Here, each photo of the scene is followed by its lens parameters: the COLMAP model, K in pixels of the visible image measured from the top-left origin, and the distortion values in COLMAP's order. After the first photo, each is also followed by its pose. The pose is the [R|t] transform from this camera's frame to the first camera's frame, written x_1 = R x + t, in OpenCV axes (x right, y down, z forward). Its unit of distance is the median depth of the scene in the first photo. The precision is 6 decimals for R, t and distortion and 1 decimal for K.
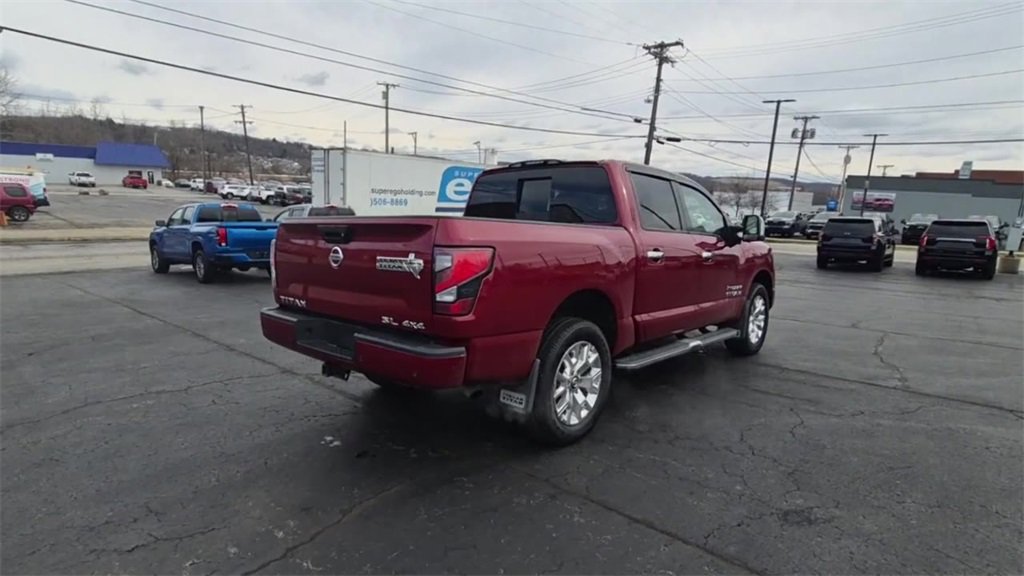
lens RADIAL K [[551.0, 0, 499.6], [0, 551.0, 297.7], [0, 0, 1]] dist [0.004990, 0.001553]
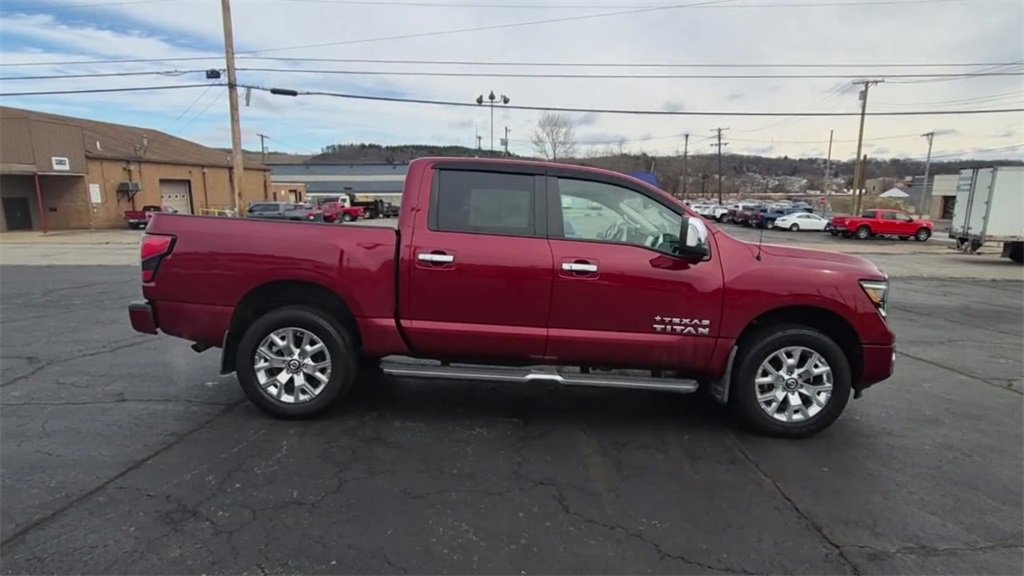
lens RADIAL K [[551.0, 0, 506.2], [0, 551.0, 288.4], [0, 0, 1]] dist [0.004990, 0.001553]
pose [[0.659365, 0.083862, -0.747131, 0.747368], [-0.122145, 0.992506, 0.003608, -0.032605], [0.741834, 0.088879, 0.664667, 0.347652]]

+ + + +

* [Your instructions]
The listing above should be transcribed word for word, with its pictures left out.

* [Output of the exercise]
Here, each photo of the scene is followed by its lens parameters: the COLMAP model, K in pixels of the visible image measured from the top-left origin, and the distortion values in COLMAP's order. After the first photo, each is also followed by its pose. The pose is the [R|t] transform from this camera's frame to the first camera's frame, written x_1 = R x + t, in OpenCV axes (x right, y down, z forward). Its unit of distance is the median depth of the scene in the first photo. The precision is 6 decimals for R, t and distortion and 1 decimal for K.
lens RADIAL K [[551.0, 0, 499.6], [0, 551.0, 297.7], [0, 0, 1]] dist [0.004990, 0.001553]
lens RADIAL K [[551.0, 0, 506.2], [0, 551.0, 288.4], [0, 0, 1]] dist [0.004990, 0.001553]
pose [[0.659365, 0.083862, -0.747131, 0.747368], [-0.122145, 0.992506, 0.003608, -0.032605], [0.741834, 0.088879, 0.664667, 0.347652]]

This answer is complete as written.